Fears of a third oil shock are being expressed all around. Talks of stagflation, first heard in the 80s, are in currency once again. The worst economic recession since the Great Depression seems just round the corner.

Markets are setting new records. Having broken through the $100 psychological barrier, oil prices continue to soar and show little sign of slowing their upward march. Already at the beginning of the year, aggregate global oil inventories were at an all time low in terms of forward demand cover.

OPEC is rightly concerned, finding itself in a tight spot-under focus, yet feels it can’t do much. The London-based Center of Global Energy Studies in its March report underlines there are concerns within the producers’ group that any over-supply in a weakening market will undermine prices. However, there are others on the other side of the table who continue to argue that under-supply will continue to push prices to levels that will hasten the weakening of the market and erode demand.
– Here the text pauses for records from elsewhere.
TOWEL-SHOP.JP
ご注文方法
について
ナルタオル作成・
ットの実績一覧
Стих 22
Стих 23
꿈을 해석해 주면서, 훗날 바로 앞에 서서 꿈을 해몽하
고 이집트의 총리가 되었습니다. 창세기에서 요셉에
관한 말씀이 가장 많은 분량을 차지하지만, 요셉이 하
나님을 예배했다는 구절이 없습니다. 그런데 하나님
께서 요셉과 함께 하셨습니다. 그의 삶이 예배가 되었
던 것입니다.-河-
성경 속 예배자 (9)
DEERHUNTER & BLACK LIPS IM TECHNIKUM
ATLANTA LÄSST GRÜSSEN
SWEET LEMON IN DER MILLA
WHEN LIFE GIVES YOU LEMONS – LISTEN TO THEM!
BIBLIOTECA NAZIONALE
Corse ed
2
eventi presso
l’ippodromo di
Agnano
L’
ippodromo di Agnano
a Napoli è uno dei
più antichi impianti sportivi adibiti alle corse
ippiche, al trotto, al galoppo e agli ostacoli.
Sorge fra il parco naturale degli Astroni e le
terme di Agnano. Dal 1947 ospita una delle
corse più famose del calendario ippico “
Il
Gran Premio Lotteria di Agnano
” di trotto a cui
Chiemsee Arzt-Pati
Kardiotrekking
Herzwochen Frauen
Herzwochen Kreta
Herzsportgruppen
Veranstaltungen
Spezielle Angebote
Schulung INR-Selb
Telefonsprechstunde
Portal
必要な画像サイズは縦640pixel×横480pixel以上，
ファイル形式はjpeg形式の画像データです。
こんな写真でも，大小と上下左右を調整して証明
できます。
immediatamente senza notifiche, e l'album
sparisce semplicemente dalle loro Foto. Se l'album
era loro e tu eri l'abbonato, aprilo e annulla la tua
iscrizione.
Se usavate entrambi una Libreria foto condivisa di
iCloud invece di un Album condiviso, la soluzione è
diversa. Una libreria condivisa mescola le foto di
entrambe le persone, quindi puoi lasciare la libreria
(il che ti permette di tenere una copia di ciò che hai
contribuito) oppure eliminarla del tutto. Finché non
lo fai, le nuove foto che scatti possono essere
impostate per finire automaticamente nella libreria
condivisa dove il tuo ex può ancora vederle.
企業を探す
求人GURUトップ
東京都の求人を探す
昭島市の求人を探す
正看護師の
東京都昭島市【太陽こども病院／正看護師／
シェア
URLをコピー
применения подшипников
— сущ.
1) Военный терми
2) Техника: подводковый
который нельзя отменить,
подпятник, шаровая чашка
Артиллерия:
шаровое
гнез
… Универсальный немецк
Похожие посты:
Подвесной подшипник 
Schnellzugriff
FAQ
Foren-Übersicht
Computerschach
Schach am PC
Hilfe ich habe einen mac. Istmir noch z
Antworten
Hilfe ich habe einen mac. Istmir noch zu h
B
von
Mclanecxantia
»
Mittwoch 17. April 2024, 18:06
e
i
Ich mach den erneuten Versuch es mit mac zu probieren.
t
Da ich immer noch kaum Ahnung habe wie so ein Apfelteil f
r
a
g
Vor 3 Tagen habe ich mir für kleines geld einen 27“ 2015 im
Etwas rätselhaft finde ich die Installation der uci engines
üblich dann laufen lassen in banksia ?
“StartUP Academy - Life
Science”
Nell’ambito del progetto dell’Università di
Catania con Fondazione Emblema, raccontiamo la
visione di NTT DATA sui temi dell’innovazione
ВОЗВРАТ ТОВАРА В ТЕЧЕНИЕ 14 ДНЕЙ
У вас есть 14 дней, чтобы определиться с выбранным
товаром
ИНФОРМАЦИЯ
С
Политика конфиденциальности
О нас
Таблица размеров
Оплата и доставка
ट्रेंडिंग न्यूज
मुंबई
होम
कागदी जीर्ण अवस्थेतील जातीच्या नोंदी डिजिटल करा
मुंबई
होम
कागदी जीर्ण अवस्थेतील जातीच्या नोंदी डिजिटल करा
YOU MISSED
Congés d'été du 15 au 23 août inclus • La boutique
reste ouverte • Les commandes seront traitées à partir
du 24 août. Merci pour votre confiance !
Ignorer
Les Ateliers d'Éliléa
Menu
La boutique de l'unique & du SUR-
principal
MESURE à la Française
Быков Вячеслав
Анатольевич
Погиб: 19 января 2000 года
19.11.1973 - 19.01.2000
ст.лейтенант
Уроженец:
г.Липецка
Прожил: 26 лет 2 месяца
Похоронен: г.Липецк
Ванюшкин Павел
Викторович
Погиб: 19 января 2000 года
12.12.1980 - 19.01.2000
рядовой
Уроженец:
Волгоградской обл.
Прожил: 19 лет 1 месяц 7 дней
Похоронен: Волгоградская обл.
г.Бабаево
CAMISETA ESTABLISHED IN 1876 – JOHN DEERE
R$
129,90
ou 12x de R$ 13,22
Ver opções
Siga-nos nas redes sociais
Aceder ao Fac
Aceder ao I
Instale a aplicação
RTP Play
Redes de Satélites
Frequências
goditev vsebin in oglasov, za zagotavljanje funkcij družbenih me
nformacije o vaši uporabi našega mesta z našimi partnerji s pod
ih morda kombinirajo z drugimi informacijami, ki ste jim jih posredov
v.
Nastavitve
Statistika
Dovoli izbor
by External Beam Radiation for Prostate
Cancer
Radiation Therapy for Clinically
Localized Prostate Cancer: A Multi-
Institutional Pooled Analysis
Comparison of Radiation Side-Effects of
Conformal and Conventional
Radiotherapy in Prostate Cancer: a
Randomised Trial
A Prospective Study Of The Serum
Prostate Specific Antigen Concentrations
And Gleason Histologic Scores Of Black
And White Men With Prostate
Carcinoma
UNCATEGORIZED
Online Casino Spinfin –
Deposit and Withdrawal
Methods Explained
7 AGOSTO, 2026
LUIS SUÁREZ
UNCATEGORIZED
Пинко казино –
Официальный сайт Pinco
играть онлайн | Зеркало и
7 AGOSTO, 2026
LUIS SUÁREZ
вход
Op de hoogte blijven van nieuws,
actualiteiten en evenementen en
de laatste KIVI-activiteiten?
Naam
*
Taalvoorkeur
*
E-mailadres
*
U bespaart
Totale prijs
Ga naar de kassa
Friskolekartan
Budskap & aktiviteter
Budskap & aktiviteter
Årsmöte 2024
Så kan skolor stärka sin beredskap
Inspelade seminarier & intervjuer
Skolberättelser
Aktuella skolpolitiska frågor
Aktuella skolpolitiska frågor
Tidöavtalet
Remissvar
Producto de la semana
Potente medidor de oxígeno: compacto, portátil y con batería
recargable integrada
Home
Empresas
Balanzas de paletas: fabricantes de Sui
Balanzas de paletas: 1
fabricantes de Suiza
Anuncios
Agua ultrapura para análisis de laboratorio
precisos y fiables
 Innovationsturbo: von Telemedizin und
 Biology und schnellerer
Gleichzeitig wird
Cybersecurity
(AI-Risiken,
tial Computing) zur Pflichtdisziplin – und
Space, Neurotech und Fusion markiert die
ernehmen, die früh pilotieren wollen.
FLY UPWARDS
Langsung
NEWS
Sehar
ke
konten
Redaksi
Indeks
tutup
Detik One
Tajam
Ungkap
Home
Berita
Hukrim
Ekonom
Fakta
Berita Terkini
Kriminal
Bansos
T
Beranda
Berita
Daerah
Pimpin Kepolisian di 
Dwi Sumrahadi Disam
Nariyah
OPEC thus has been arguing for some time that the supply side of the global crude balance cannot be blamed for the current woes of the market. Analysts agree that the size of oil supplies is just one factor, among others, that determine the crude market price.
(21 March 2008)

Oil Falls on Economy Worries

John Wilen, AP
Oil futures extended their declines Thursday as concerns about the economy and demand for oil grew and the dollar strengthened.

Retail gas prices, meanwhile, fell further below their recent records, while diesel rose to a new record above $4 a gallon.

For a second day, the oil market appeared focused on the economy and oil’s underlying supply and demand fundamentals – factors it ignored in recent weeks while rocketing to a series of new records. However, some analysts said oil’s price swoon may not last for long; most investors expect the Federal Reserve to cut interest rates several more times this year, moves that are sure to put new pressure on the dollar.
(20 March 2008)

Crude Oil May Fall as Dollar Rises, Demand Wanes, Survey Shows

Margot Habiby, Bloomberg
Crude oil prices may fall next week as the dollar rebounds and the slowing U.S. economy curbs consumption of fuels.

Twenty-nine of 34 analysts surveyed by Bloomberg News, or 85 percent, said prices will drop through March 27. Four of the respondents, or 12 percent, said futures will rise and one forecast that prices will be little changed. Last week, 43 percent said oil would decline.